*** Data records Section Begins ***

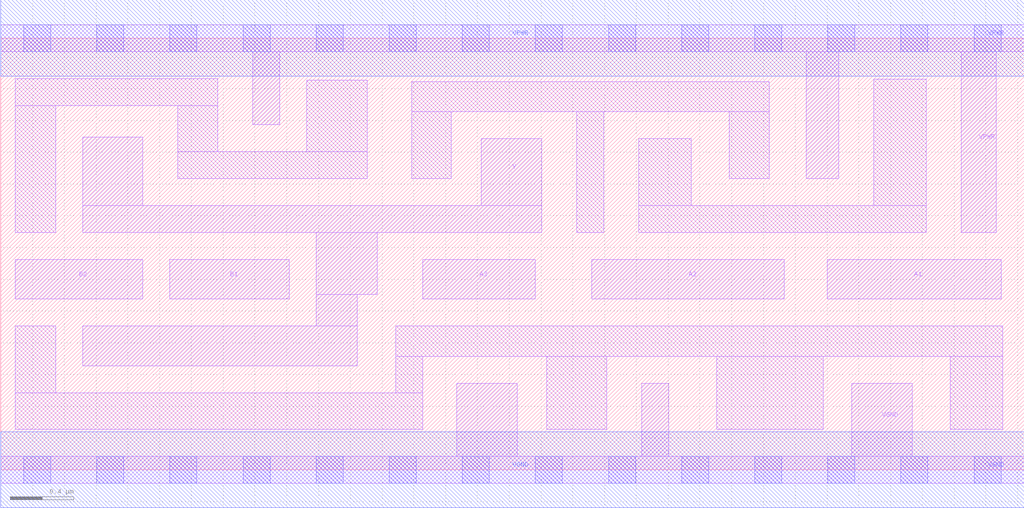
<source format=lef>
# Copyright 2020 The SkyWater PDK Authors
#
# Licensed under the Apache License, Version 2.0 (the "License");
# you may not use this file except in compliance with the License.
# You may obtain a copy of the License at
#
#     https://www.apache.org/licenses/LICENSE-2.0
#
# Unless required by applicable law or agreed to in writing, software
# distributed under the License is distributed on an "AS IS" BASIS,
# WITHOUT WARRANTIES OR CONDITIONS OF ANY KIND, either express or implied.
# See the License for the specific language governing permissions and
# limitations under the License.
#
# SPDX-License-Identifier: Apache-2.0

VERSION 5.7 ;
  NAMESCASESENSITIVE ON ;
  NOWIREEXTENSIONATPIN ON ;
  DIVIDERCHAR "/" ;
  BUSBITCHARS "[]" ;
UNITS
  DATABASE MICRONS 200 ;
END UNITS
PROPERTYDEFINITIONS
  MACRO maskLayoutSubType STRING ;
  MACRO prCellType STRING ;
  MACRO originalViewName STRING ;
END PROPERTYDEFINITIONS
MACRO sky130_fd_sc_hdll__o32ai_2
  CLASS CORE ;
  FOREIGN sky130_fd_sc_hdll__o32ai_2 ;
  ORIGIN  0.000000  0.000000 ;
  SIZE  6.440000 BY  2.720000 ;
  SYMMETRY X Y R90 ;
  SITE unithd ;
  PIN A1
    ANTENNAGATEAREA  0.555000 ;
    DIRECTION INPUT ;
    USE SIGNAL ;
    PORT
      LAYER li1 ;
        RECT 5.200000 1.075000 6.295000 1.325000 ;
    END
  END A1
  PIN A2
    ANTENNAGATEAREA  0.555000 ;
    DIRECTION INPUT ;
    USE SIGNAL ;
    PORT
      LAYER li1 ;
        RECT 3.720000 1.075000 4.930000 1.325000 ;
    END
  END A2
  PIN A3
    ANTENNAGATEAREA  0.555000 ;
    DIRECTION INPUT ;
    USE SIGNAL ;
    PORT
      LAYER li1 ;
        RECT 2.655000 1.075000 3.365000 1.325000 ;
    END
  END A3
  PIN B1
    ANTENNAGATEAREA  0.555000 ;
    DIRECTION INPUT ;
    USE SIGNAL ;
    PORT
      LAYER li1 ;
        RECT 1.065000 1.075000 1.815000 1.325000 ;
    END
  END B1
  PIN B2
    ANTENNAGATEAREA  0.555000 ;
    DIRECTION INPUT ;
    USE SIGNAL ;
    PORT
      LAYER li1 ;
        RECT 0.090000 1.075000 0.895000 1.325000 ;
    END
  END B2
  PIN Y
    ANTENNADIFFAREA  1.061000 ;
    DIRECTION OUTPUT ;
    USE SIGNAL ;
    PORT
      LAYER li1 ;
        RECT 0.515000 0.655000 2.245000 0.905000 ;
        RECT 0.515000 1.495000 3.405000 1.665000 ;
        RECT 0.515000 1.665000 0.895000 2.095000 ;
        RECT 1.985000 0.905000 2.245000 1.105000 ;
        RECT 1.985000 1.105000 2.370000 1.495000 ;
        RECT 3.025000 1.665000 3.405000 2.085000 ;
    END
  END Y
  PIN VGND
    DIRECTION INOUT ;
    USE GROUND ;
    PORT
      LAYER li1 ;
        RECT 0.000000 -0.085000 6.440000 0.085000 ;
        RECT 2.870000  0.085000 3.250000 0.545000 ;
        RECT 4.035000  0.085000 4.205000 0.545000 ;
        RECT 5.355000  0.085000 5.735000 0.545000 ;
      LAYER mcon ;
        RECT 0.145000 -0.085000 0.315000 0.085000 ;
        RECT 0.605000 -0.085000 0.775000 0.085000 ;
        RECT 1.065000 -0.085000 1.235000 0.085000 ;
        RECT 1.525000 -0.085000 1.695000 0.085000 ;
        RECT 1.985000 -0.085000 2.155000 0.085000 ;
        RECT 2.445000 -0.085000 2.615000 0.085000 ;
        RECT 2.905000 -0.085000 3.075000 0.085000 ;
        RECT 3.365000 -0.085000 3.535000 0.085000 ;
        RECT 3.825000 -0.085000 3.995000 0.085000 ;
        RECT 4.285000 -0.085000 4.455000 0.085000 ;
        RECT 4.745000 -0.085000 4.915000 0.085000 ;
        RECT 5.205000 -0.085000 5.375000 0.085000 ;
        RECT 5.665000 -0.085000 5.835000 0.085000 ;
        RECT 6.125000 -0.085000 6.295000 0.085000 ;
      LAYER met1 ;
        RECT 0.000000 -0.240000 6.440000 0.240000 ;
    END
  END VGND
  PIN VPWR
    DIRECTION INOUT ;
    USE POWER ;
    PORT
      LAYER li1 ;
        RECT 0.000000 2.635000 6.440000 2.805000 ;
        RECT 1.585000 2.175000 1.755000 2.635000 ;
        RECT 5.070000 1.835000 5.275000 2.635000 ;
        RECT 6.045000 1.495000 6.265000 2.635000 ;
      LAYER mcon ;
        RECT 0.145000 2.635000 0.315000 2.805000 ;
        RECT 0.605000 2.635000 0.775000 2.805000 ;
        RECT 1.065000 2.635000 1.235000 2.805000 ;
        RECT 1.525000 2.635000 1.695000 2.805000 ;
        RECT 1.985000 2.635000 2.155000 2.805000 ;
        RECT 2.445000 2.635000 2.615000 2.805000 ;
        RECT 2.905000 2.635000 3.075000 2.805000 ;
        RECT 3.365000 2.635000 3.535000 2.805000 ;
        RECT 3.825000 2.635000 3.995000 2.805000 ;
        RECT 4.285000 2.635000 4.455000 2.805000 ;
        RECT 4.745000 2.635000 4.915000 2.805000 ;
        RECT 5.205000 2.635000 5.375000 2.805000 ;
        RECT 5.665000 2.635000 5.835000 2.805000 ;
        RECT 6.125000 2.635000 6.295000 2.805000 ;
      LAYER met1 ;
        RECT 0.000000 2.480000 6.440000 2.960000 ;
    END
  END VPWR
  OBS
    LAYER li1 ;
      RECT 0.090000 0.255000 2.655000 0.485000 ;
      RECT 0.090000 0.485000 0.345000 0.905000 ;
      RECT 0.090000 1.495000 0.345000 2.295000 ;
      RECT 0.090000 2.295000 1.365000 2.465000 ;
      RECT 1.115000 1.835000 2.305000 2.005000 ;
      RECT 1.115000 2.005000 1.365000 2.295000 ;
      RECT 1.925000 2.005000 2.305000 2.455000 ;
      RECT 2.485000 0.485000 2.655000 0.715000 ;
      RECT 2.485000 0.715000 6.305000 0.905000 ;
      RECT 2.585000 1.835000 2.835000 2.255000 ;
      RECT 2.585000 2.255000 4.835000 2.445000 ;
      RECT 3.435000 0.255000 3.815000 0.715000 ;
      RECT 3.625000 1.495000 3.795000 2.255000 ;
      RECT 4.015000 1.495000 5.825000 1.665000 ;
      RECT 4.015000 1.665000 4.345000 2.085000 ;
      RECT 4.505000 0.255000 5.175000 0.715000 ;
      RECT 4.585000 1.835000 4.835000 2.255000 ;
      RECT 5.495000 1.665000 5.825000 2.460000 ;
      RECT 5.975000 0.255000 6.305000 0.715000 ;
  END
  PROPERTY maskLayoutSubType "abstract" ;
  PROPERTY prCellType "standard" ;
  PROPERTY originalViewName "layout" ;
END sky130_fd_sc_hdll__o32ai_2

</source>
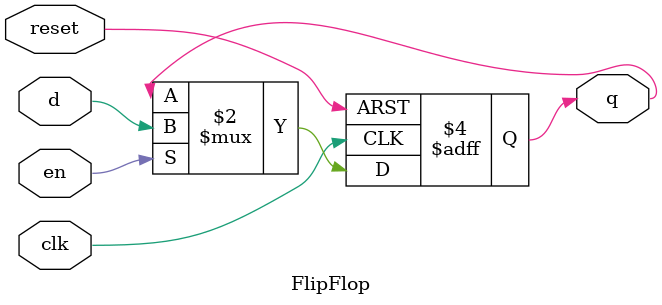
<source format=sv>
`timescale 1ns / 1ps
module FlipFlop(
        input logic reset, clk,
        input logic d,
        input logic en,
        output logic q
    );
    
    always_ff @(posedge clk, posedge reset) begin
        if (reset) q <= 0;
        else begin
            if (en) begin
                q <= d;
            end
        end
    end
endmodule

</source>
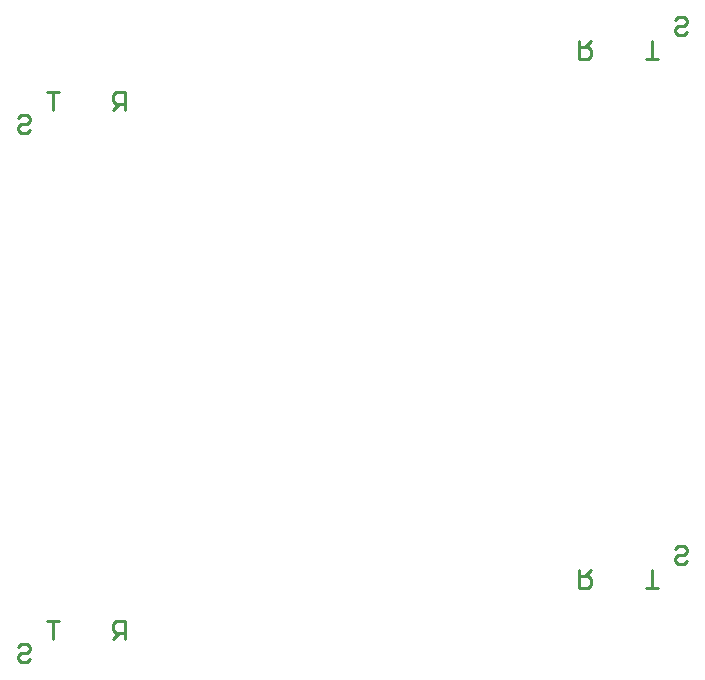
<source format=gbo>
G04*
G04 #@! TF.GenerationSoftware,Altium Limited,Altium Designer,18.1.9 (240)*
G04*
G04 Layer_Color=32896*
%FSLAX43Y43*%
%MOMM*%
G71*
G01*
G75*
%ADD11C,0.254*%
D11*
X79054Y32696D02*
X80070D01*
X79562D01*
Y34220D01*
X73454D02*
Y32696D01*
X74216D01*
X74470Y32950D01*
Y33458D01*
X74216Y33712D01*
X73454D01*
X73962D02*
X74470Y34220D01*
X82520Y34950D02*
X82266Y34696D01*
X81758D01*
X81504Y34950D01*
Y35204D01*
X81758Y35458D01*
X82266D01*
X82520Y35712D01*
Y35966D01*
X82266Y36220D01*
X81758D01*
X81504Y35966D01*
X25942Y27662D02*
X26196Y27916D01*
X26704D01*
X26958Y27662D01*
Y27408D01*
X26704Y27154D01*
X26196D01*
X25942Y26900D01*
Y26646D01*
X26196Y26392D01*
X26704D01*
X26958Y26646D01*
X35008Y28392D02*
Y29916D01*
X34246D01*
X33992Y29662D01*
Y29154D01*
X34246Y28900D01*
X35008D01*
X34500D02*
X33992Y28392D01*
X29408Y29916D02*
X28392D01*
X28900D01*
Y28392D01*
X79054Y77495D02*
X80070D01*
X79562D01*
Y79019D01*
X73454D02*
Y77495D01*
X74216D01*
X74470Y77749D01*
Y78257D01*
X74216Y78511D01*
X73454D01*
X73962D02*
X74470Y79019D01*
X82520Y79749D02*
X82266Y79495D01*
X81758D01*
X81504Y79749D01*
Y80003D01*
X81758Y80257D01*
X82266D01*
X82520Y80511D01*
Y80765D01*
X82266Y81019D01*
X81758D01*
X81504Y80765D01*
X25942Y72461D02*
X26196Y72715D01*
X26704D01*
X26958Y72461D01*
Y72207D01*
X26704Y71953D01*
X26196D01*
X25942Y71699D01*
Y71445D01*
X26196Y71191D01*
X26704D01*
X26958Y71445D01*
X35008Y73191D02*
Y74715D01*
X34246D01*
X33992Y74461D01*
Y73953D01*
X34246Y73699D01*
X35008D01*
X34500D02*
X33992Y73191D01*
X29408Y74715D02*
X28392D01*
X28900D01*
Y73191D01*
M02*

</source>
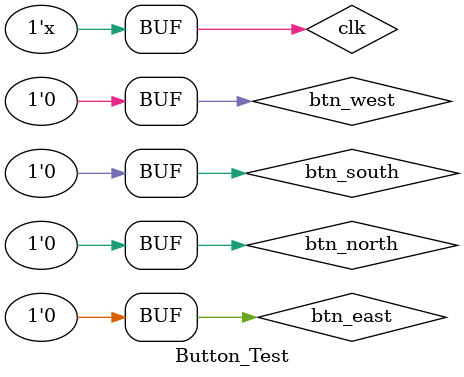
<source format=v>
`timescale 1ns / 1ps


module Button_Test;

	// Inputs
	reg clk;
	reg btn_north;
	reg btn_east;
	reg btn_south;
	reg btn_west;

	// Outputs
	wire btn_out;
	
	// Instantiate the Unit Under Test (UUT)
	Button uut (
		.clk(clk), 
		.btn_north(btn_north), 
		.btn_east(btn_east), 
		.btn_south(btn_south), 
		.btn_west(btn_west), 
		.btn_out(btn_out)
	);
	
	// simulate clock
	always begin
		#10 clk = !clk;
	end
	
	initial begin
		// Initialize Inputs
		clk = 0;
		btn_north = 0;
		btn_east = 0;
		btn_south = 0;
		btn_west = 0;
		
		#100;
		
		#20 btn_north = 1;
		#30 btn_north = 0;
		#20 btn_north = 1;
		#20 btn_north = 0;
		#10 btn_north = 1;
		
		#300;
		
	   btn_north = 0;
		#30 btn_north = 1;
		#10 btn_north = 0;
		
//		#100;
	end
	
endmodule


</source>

*** Data records Section Ends ***

_Task brief_
Using the records above, copy exactly and only the lines from the line with "X26196Y72715D01*" through the end, both included; leave every picture out.

_Task response_
X26196Y72715D01*
X26704D01*
X26958Y72461D01*
Y72207D01*
X26704Y71953D01*
X26196D01*
X25942Y71699D01*
Y71445D01*
X26196Y71191D01*
X26704D01*
X26958Y71445D01*
X35008Y73191D02*
Y74715D01*
X34246D01*
X33992Y74461D01*
Y73953D01*
X34246Y73699D01*
X35008D01*
X34500D02*
X33992Y73191D01*
X29408Y74715D02*
X28392D01*
X28900D01*
Y73191D01*
M02*

</source>
<source format=v>
`timescale 1ns / 1ps


module Button_Test;

	// Inputs
	reg clk;
	reg btn_north;
	reg btn_east;
	reg btn_south;
	reg btn_west;

	// Outputs
	wire btn_out;
	
	// Instantiate the Unit Under Test (UUT)
	Button uut (
		.clk(clk), 
		.btn_north(btn_north), 
		.btn_east(btn_east), 
		.btn_south(btn_south), 
		.btn_west(btn_west), 
		.btn_out(btn_out)
	);
	
	// simulate clock
	always begin
		#10 clk = !clk;
	end
	
	initial begin
		// Initialize Inputs
		clk = 0;
		btn_north = 0;
		btn_east = 0;
		btn_south = 0;
		btn_west = 0;
		
		#100;
		
		#20 btn_north = 1;
		#30 btn_north = 0;
		#20 btn_north = 1;
		#20 btn_north = 0;
		#10 btn_north = 1;
		
		#300;
		
	   btn_north = 0;
		#30 btn_north = 1;
		#10 btn_north = 0;
		
//		#100;
	end
	
endmodule


</source>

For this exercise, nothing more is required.